Work instruction
Would you reproduce, without any alteration, the lines from the opening line of the entries through the line that has "Document page, 2001x1125 pixels." in it?

The records
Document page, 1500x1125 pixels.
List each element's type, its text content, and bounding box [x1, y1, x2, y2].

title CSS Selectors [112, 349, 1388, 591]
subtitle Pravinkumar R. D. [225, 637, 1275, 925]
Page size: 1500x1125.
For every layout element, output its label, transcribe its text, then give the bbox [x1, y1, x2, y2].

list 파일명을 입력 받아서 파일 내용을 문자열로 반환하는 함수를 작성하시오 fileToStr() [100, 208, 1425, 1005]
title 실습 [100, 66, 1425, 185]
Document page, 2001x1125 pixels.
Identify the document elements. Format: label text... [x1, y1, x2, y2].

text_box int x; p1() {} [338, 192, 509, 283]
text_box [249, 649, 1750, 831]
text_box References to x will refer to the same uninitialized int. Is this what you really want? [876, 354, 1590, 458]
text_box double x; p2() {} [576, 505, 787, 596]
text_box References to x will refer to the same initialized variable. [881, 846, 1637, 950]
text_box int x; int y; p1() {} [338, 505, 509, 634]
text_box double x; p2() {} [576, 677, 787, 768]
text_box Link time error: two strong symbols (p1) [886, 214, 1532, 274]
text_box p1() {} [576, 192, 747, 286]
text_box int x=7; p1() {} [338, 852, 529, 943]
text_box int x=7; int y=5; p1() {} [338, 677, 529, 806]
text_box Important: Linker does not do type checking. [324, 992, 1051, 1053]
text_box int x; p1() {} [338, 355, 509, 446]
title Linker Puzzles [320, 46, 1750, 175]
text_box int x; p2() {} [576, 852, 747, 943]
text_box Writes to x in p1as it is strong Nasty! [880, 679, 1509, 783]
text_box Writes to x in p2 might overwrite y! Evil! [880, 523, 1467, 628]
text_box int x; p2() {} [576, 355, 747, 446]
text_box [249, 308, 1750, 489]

Result for this task
Document page, 1500x1125 pixels.
List each element's type, its text content, and bounding box [x1, y1, x2, y2].

title CSS Selectors [112, 349, 1388, 591]
subtitle Pravinkumar R. D. [225, 637, 1275, 925]
Page size: 1500x1125.
For every layout element, output its label, transcribe its text, then give the bbox [x1, y1, x2, y2].

list 파일명을 입력 받아서 파일 내용을 문자열로 반환하는 함수를 작성하시오 fileToStr() [100, 208, 1425, 1005]
title 실습 [100, 66, 1425, 185]
Document page, 2001x1125 pixels.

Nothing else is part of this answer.